As an example, he said, you will be able to find out if your ISP cares whether you use Microsoft’s Xbox Live online gaming service or Sony’s PlayStation Network. Nooter would be able to discover whether an ISP is slowing down traffic to either site for any reason, Kaminsky said.

Nooter could be available in a couple of weeks or so.

This kind of technology is what Kaminsky is known for. In 2008, he found a flaw in the DNS (the domain name system, which serves as the internet’s address book) that threatened the integrity of the whole internet. Last year, he was part of a team that was so trusted that he got a key to reboot the internet if a catastrophic failure shuts it down.

Kaminsky admitted he was making big claims but he tried to explain how Nooter works, using both software and some hardware that he pulled together. He warned that any ISPs who have set policies to throttle traffic to web sites should stop doing so now, unless they want to be discovered and “be on the front page of a newspaper.”

Normally, internet traffic requests go from the user’s machine through a network router to the internet service provider, which then fetches the requested web site from the rest of the internet. Kaminsky says everyone fears “a magic box” exists within the ISP that contains policies such as, “if the user goes to a torrent site, then slow the transfer of bits to a crawl until the user decides not to do that.”

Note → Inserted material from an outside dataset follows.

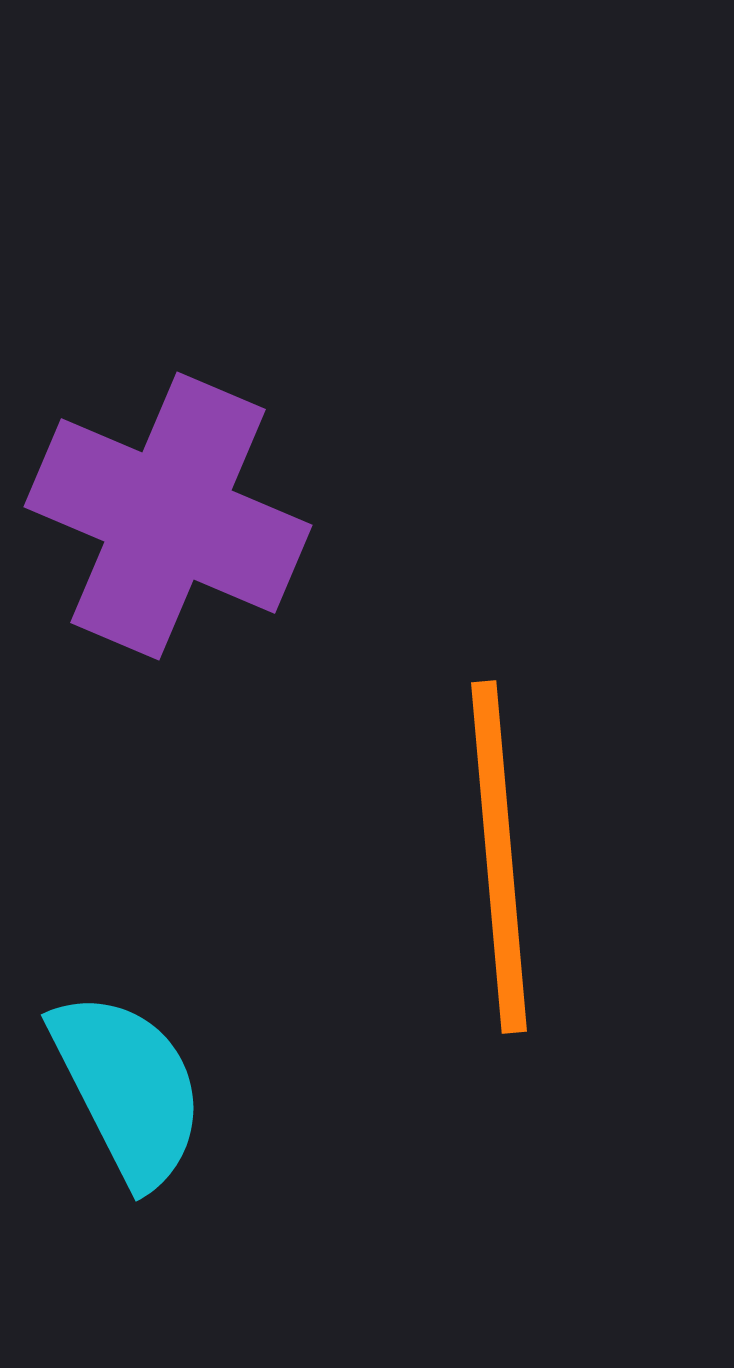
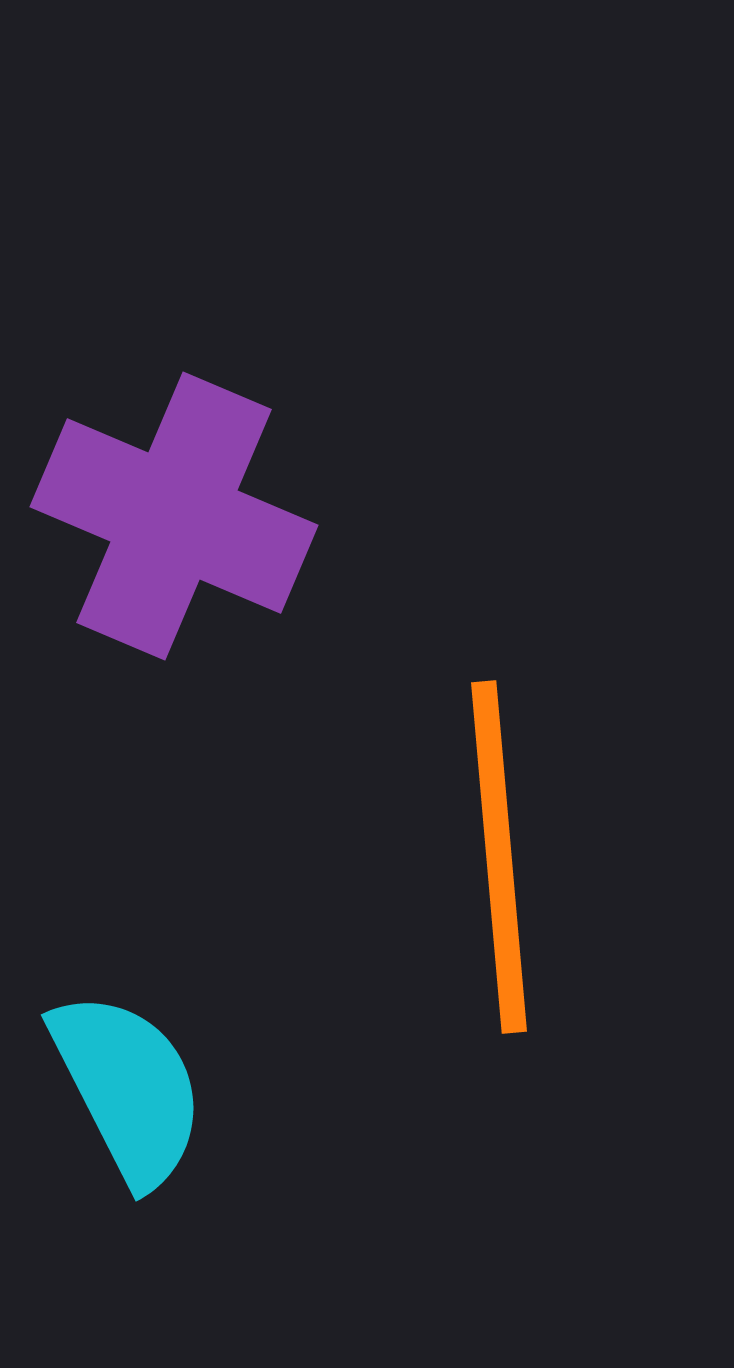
purple cross: moved 6 px right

“Policies can be anything,” Kaminsky said. “They can alter content and you won’t know. If Bing is 50 milliseconds slower than Google at searching, you won’t know why. Maybe it is because Google uses better hosting or routers or servers.”

Since many things can affect the speed of internet traffic, it’s hard to pinpoint an ISP’s role in slowing it down. That gives ISPs “plausible deniability” when they are accused of violating Net Neutrality principles.

But if Nooter determines that traffic to one particular web site is faster one way than another, based on whether the ISP knows about the destination site or not, then “you found a biased network,” Kaminsky said.

The use of encryption is how the Nooter device can see inside what is going on with an ISP. If you send encrypted requests for a web site, the ISP can’t where it’s going and it just passes it through at normal data rates. If the speed of unencrypted requests are slower, then you have to wonder why. When Kaminsky told that to the crowd in the huge Penn & Teller theater at the Rio Hotel in Las Vegas at Defcon, he got a roar of applause. Kaminsky said he can even identify which leg, or hop, of an internet request is the part where the policy is put into effect and the traffic is slowed down.

“Either way, Nooter wins,” he said. “Biased policies might as well be transparent because I am going to find them. That is the end game.”